The memo from Henneous also cites FERPA guidance that directory information is information contained in the education records of a student that would not generally be considered harmful or an invasion of privacy if disclosed.
A school may disclose such information to third parties without consent if it has given public notice of the types of information which it has designated as “directory information,” the parent’s or eligible student’s right to restrict the disclosure of such information, and the period of time within which a parent or eligible student has to notify the school in writing that he or she does not want any or all of those types of information designated as “directory information.”
The notice to parents can appear in various sources including a newsletter, a local newspaper, or in the student handbook. The school could also include the directory information notification as part of the general notification of rights under FERPA. The school does not have to notify a parent or eligible student individually.
The explanation provided by the attorney is unsatisfactory, parents said. Even if the district did nothing illegal, they argued, the release of student information was a serious ethical breach around student privacy, used to influence an election.

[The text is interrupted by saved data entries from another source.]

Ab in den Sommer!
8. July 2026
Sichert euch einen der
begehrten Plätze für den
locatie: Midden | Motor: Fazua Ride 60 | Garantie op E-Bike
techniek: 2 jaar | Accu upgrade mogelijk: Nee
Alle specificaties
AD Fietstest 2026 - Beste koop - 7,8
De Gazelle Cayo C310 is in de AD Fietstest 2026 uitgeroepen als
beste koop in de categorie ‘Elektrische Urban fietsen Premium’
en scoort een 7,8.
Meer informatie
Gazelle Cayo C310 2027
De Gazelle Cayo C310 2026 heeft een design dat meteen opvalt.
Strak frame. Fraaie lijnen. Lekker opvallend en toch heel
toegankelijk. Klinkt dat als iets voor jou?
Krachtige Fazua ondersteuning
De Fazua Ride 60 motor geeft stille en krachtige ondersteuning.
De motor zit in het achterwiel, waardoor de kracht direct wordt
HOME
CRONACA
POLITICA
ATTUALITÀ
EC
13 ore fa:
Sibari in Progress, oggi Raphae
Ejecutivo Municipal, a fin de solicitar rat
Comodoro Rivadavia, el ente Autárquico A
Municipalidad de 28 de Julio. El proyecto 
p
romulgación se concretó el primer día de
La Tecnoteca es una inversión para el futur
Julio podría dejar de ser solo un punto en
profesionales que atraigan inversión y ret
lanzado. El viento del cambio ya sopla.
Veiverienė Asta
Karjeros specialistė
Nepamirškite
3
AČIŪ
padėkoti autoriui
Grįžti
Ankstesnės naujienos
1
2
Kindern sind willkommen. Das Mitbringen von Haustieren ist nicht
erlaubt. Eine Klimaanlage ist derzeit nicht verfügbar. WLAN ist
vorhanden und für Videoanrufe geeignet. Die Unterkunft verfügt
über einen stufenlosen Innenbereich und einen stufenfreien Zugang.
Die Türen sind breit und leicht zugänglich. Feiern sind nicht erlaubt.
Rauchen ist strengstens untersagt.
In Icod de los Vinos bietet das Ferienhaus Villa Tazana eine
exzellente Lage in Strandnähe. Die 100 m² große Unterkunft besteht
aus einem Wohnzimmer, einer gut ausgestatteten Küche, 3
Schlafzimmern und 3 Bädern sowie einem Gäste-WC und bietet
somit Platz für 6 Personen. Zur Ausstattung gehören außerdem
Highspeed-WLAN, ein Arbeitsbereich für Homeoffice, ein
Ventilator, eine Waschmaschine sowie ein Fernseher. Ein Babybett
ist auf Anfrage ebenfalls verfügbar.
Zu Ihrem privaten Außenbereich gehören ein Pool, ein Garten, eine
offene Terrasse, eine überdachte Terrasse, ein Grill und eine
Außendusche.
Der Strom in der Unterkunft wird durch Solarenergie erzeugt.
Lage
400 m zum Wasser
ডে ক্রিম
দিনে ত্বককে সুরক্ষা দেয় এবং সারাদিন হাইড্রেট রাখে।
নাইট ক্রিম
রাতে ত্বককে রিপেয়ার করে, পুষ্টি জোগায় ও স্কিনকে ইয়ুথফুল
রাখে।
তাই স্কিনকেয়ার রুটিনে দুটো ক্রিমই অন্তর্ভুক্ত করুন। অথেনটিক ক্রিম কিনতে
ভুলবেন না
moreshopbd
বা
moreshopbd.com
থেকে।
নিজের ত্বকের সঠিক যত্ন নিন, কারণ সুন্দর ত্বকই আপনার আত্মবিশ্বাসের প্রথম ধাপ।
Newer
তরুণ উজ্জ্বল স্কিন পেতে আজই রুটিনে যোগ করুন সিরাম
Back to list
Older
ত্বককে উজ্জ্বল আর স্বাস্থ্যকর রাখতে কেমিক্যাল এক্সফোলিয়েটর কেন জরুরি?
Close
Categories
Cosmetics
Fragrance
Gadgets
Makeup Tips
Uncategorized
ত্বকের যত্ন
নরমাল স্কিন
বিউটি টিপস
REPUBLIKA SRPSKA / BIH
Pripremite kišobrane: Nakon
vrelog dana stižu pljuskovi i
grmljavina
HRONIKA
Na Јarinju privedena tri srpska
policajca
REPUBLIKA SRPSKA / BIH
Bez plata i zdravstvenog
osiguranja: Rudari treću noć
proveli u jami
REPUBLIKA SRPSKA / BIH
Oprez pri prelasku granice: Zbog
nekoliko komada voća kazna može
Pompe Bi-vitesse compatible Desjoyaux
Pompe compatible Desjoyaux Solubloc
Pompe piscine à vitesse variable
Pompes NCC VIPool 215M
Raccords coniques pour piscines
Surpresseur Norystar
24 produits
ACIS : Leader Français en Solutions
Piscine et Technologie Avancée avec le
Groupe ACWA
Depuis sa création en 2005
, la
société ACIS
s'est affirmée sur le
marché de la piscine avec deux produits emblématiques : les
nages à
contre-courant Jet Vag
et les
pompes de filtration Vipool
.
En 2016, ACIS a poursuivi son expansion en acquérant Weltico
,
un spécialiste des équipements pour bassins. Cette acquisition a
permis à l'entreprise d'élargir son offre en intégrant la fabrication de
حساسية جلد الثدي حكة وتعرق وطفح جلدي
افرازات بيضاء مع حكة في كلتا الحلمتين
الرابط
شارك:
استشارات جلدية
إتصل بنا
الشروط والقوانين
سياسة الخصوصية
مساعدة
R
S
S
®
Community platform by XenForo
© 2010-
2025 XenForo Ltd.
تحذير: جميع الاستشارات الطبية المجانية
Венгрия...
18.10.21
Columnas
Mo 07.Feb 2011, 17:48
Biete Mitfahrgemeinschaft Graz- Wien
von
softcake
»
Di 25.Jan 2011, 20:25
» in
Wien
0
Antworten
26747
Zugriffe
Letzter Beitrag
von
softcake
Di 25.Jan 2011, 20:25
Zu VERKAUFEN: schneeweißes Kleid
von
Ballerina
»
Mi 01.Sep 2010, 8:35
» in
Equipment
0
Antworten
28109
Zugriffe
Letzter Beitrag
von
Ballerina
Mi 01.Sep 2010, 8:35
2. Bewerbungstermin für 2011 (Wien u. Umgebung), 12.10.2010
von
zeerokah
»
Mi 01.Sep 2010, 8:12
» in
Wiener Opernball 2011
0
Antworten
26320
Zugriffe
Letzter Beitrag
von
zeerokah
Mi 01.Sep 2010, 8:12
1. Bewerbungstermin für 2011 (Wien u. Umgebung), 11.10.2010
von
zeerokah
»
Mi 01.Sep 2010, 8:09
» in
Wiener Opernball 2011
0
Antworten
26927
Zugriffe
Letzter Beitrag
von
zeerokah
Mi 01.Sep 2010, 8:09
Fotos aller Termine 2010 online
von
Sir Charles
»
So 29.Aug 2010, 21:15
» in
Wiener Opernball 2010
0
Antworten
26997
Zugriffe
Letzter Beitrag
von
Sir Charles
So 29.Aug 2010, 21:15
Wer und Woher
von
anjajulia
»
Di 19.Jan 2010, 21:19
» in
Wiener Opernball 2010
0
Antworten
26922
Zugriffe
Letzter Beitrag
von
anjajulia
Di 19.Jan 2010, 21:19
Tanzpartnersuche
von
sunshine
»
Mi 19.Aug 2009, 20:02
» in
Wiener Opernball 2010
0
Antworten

The council unanimously referred the matter to the town solicitor’s office to outline how the council can begin an investigation, and follow up as soon as able. The council is set to be briefed by the solicitor’s office Friday in executive session.
“I want to know who did it and why,” Council member Deborah Bergner said. “We can’t wait for two weeks.”
The School Committee was preparing to hold a similar session this week as well, along with a public session, Chairwoman Emily Cummiskey said.
“All seven members are extremely anxious to find out what happened. We are supporting the investigation and I know as of this morning the attorneys were collaborating to ensure that all of the information was provided so that answers could be got for us as a committee. And as soon as we get those answers we will be sharing them with the public.”
Town Council member Deborah Kelso cautioned against jumping to the assumption that the school department released the information, and advised people to wait until all facts about the mailer are known.
“I would like to know how this happened. I did read the memo from the school solicitor,” she said. “I’d like to know the facts of the case. I don’t want to jump to conclusions or point the finger that anyone has done wrong, because we don’t know that yet. We don’t know how this originated. I think it’s important that we find that out and if an investigation by the council is the most expeditious way to get that done, I wholeheartedly agree. But I do not agree with any assumptions that someone within the school department is responsible. We don’t know that until we know it. So an investigation is warranted, and everyone in the community needs to step back and wait for the facts to come forward, whatever they may be.”
School Committee member Paula Whitford said she shared the concerns, and welcomed an investigation.
“As a parent, I’m very concerned about how the information of my child and every child in the district got out,” Whitford said. “As a member of the School Committee, I think it’s unfair for anybody to make any assumptions that we as a school district have dropped the ball. I cannot make assumptions against my colleagues, but I can assure you I have the same concerns as every parent who received that mailer.”